Region boundary data
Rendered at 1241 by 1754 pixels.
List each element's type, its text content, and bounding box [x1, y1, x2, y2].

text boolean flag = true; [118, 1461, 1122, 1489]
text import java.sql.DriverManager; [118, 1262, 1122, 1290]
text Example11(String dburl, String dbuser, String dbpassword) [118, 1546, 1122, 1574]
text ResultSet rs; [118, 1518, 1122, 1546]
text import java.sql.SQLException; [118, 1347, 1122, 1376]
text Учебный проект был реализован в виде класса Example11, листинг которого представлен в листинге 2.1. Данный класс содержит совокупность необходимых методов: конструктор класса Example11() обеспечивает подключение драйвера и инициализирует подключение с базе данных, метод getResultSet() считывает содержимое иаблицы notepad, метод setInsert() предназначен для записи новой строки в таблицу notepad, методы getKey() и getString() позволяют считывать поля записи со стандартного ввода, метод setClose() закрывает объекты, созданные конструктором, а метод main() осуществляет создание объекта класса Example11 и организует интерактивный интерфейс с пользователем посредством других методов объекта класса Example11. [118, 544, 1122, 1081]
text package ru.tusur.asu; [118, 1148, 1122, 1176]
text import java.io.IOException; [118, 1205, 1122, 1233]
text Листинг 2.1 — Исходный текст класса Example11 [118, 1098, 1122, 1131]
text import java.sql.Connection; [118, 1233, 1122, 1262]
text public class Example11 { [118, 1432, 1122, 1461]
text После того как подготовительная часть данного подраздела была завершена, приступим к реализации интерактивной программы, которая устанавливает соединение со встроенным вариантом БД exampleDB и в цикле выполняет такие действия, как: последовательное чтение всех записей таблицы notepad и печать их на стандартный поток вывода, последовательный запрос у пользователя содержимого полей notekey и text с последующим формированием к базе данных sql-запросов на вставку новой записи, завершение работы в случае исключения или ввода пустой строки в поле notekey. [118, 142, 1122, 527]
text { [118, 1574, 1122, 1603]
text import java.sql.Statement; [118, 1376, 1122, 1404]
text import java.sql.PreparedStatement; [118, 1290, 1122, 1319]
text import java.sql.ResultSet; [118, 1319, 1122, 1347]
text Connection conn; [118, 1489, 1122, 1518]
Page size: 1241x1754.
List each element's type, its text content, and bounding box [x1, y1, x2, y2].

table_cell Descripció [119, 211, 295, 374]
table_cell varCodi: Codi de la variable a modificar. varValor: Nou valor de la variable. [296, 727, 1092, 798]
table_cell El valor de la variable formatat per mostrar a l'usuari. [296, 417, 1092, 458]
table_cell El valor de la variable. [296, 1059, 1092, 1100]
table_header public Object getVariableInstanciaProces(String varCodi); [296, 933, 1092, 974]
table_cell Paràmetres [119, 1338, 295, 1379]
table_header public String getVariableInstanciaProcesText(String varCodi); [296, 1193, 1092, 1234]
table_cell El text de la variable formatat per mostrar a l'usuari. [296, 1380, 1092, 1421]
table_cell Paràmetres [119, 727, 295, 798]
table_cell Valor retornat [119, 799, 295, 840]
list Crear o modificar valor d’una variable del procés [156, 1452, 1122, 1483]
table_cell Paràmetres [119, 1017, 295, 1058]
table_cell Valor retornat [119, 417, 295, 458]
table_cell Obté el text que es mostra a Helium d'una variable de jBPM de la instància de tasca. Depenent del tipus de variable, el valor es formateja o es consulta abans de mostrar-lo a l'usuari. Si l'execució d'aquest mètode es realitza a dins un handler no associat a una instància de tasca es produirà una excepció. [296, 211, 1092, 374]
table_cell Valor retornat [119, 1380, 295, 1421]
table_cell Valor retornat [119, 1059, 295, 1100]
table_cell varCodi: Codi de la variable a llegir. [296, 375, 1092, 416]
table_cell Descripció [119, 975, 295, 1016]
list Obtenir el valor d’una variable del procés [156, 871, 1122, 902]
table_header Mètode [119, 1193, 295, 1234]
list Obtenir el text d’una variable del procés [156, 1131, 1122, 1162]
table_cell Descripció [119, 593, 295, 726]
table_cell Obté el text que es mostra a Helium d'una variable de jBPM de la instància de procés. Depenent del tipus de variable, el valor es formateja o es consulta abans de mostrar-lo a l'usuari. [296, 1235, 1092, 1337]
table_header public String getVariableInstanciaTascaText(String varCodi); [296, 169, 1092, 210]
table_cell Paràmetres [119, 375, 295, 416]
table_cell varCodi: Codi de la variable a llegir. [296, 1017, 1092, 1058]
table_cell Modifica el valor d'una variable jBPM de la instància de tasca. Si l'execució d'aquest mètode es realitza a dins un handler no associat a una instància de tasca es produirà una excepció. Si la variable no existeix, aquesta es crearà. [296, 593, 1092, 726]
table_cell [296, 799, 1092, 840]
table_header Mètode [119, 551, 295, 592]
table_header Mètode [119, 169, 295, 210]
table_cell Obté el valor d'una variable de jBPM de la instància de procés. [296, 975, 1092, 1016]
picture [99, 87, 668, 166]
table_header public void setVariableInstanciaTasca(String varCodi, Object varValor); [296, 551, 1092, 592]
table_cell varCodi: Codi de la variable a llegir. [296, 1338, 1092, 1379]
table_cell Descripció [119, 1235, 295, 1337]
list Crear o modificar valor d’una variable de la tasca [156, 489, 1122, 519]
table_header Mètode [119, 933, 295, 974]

### Exercise brief
Which lines in the listing above contain the string "import"? Copy out each of those lines in full.

### Exercise response
text import java.sql.DriverManager; [118, 1262, 1122, 1290]
text import java.sql.SQLException; [118, 1347, 1122, 1376]
text import java.io.IOException; [118, 1205, 1122, 1233]
text import java.sql.Connection; [118, 1233, 1122, 1262]
text import java.sql.Statement; [118, 1376, 1122, 1404]
text import java.sql.PreparedStatement; [118, 1290, 1122, 1319]
text import java.sql.ResultSet; [118, 1319, 1122, 1347]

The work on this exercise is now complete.